── Brano da leggere ──
Sono molto grato alla redazione di Rizzoli Lizard perché si sono interamente occupati della grafica e della cover, che mi è piaciuta moltissimo. In questa lunga ricerca di materiale ho trovato anche delle illustrazioni commissionatemi da Luca Savonuzzi per le pagine bolognesi di Repubblica. Erano delle illustrazioni che andavano a corredo di articoli di cui mi veniva rivelato solo il titolo, perché l’articolo veniva scritto mentre io contemporaneamente disegnavo. Erano articoli per cui si aveva difficoltà a trovare un’immagine a corredo in archivio, quindi toccava a me l’ardua impresa di farmi venire un’idea, spesso in poco più di due ore di tempo. Ho ritrovato circa 70 di queste illustrazioni, un grande esercizio ma che non faceva per me, infatti ho lasciato l’impresa dopo un anno e mezzo. Questo lo racconto anche per confutare l’accusa che sono uno che lavora poco. Disegno molto spesso solo per me.
Per esempio ho disegnato dei nudi di donna a pennello, molto liberamente, senza il pennino che uso di solito. Ne è venuto fuori un portfolio dal titolo Sinuose edito da edizioni Del Grifo. Ho la fortuna di avere una passione, il vizio di disegnare. Ho avuto una fortuna sfacciata. Una doppia fortuna. La prima è che il mio lavoro mi diverte, a disegnare mi diverto come un matto, quasi mi vergogno da quanto mi diverto. Per intenderci, per me lavorare il primo di gennaio non è un problema, se capita lo faccio volentieri. La seconda fortuna è che la mia produzione è stata apprezzata e mi ha consentito di viverci.
Cosa consigli ai neofiti o a chi si approccia al fumetto da poco?
Consiglio principale: per fare questo lavoro ci deve essere la passione, se non addirittura il vizio. Chi si approccia a questo mestiere non può fare a meno di disegnare. È un mestiere che prevede tante ore di solitudine al tavolo di disegno con un risultato economico risibile. La quantità di lavoro è impressionante, gli inizi sono durissimi. Ci si deve divertire disegnando, altrimenti consiglio di fare illustrazione di libri che, facendo un paragone, con la quantità di disegni che si producono e il tempo che si impiega, è senz’altro un’attività più redditizia. Mi vengono in mente due grandi illustratori di libri, Karel Thole e Ferenc Pintér, che hanno illustrato tantissime copertine di libri – Thole per Urania e Pinter per quelle di Maigret – con una tecnica e un talento indubbi e che non sono stati ricompensati come dovevano.
───
── Estratti dei dati ──
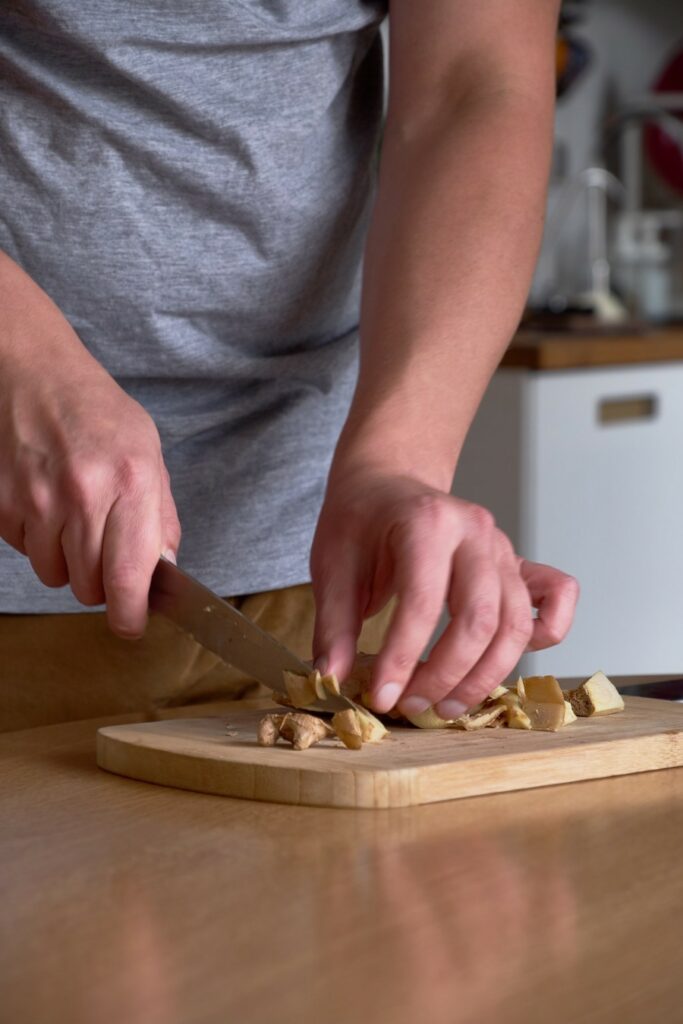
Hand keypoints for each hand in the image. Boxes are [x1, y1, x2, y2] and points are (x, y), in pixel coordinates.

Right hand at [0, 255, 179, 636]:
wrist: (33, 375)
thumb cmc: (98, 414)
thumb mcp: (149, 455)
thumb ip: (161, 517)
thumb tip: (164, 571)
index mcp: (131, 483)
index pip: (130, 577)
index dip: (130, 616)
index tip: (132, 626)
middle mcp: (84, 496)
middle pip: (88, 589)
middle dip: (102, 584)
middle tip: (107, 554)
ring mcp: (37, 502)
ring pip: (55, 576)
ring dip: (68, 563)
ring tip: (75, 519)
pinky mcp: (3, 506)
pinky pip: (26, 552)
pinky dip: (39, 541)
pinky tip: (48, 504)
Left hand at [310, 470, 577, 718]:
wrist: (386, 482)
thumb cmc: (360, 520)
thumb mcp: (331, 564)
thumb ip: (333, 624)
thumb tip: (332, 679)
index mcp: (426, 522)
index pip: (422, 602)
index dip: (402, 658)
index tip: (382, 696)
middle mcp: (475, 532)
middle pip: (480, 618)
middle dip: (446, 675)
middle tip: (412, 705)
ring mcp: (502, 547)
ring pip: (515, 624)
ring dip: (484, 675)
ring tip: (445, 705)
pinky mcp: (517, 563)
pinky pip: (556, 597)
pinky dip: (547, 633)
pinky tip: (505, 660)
───
── Estratti dei dati ──
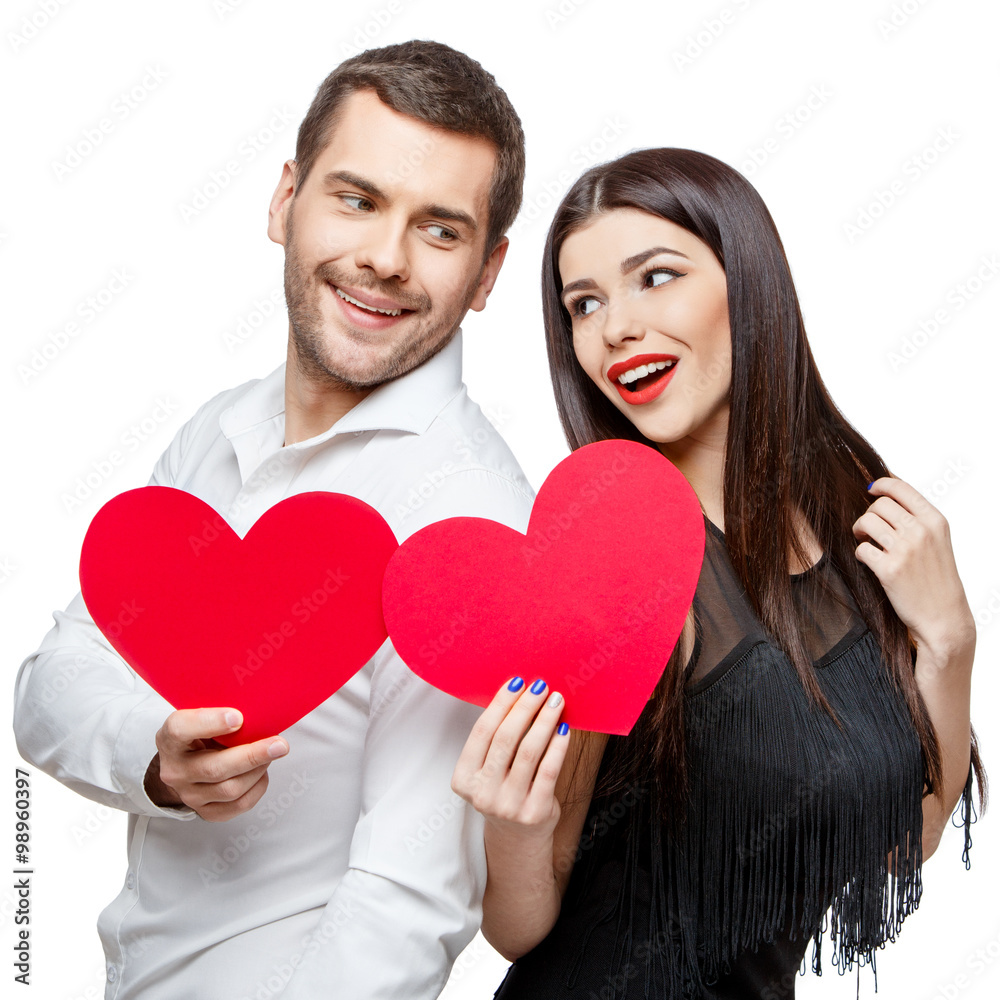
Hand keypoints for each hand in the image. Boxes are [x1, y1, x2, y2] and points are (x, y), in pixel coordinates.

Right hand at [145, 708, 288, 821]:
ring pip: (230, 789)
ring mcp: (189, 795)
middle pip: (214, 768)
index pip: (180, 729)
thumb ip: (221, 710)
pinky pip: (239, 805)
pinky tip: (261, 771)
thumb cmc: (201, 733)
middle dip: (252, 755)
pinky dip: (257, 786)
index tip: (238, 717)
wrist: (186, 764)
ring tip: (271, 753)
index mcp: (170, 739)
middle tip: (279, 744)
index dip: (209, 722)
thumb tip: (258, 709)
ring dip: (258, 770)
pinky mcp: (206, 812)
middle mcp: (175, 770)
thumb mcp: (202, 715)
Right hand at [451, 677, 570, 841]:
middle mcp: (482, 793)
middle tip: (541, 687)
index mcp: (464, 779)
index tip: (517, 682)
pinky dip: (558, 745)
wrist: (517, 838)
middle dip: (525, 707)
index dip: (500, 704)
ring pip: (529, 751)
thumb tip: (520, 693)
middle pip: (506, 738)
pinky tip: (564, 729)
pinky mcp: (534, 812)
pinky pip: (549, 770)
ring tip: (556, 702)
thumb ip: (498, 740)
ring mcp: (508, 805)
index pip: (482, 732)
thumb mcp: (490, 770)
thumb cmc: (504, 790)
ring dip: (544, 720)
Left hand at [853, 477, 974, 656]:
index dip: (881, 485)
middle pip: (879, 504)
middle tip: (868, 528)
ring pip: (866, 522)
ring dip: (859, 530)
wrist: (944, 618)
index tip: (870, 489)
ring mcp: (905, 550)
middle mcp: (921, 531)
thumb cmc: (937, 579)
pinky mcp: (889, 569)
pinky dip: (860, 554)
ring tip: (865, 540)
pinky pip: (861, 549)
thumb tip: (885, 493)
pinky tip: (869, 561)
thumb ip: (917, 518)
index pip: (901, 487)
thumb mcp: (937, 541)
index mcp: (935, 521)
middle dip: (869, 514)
───
▶ _Compito assegnato A_: Riscrivi il tratto del brano che va da "Per esempio ho" fino a "fumetto da poco?", sostituendo "portfolio" con "volume".
▶ _Compito assegnato B_: Elenca tutte le persone citate per nome e cognome nel brano.

▶ _Risultato A_:
Per esempio ho disegnato dei nudi di donna a pennello, molto liberamente, senza il pennino che uso di solito. Ne è venuto fuori un volume dal titolo Sinuose edito da edizioni Del Grifo. Ho la fortuna di avere una passione, il vizio di disegnare. Ho avuto una fortuna sfacciata. Una doppia fortuna. La prima è che il mio lavoro mi diverte, a disegnare mi diverto come un matto, quasi mi vergogno da quanto mi diverto. Per intenderci, per me lavorare il primo di gennaio non è un problema, se capita lo faccio volentieri. La seconda fortuna è che la mia produzione è stata apprezzata e mi ha consentito di viverci.
Cosa consigli ai neofiti o a chi si approccia al fumetto da poco?

▶ _Risultato B_:
Luca Savonuzzi
Karel Thole
Ferenc Pintér